L'opinione

Tg2 e la violenza contro le donne

I Tg di venerdì 25 novembre – Le alluvioni al nord ovest e non solo, visto che anche la Calabria e la Sicilia sono sott’acqua, dominano anche questa sera le aperture di tutti i Tg, con l’esclusione di La7. Ne abbiamo parlato nei giorni scorsi e poco, sia noi sia i Tg, abbiamo da aggiungere. A vincere sono le immagini del Po minaccioso a Torino, dei paesi del cuneese occupati da letti fluviali estemporanei quanto disastrosi. Alcuni filmati, come quello dei barconi Valentino e Valentina che cozzano contro le arcate dei ponti torinesi, vengono riproposti soprattutto da Mediaset quasi ossessivamente, perché sicuramente d’effetto. Ma non mancano su tutte le testate buone coperture realizzate grazie al lavoro dei tantissimi inviati. Un’ultima notazione, che suona anche come piccola consolazione: emerge dai servizi e dagli interventi degli esperti la consapevolezza che se i danni sono stati almeno in parte limitati e se non si contano decine e decine di vittime è perché negli ultimi anni qualcosa si è fatto in termini di cura del territorio, anche se non abbastanza.

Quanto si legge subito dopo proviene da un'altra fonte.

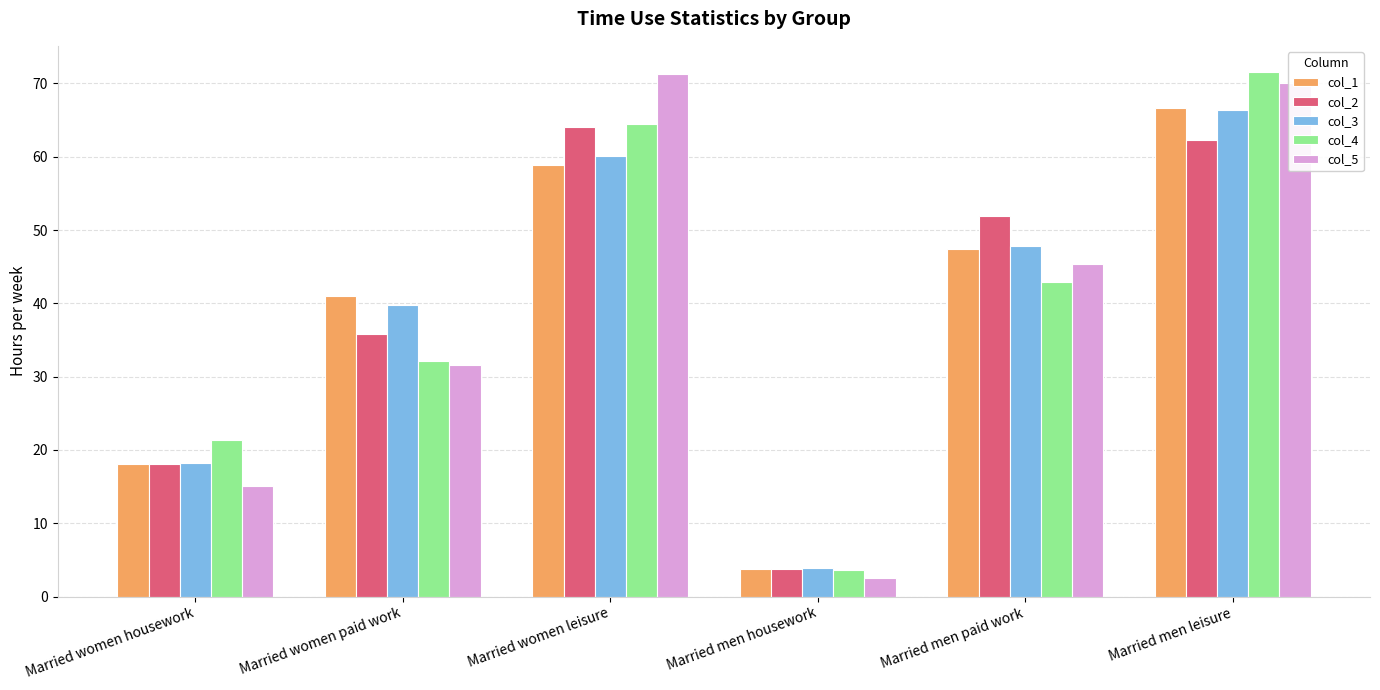

What is the maximum value for col_3?

66.3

L’impressione è che le diverse testate, dovendosi occupare di maltempo, siano sollevate dall’incombenza assai onerosa di seguire i singulti della campagna referendaria, che stasera trovano spazi assai limitati. Solo Mentana segue il suo core business aprendo sulla sentenza della Consulta che boccia 4 articolo della Riforma Madia che riguardano i rapporti tra Stato e Regioni, segnalando che Renzi risponde riaffermando ancor di più l’esigenza di modificare il Titolo V°. Titolo anche su Tg1, che si occupa anche della schizofrenia dell’Economist che ieri nell’edizione settimanale si è espresso per il No al referendum italiano, mentre nell’Annuario di imminente uscita si dichiara fan di Renzi e della riforma Boschi.

Per gli esteri le simpatiche dichiarazioni di Erdogan sulla reintroduzione della pena di morte e sulla ventilata riapertura delle frontiere turche per permettere a qualche milione di siriani di raggiungere Vienna o Berlino, sono nei titoli di Tg3 e TgLa7. L’infatuazione da BlackFriday coglie anche i consumatori italiani, e i Tg (soprattutto Mediaset) sembrano entusiasti.

Chiudiamo con un tema serio, che i Tg hanno ripreso ampiamente: la giornata mondiale contro le violenze di cui sono vittime le donne. L’intervento del Papa è ripreso nei titoli su Rai e Mediaset. Ma è proprio il Servizio Pubblico a fare, con Tg2, una scelta particolare e coraggiosa: limitare ad un solo minuto e a fine edizione lo spazio alle altre notizie, e dedicare 30 minuti di “speciale” a testimonianze e dati su femminicidi e violenze fisiche e psichiche di cui anche in Italia milioni di donne sono state vittime, almeno una volta nella vita.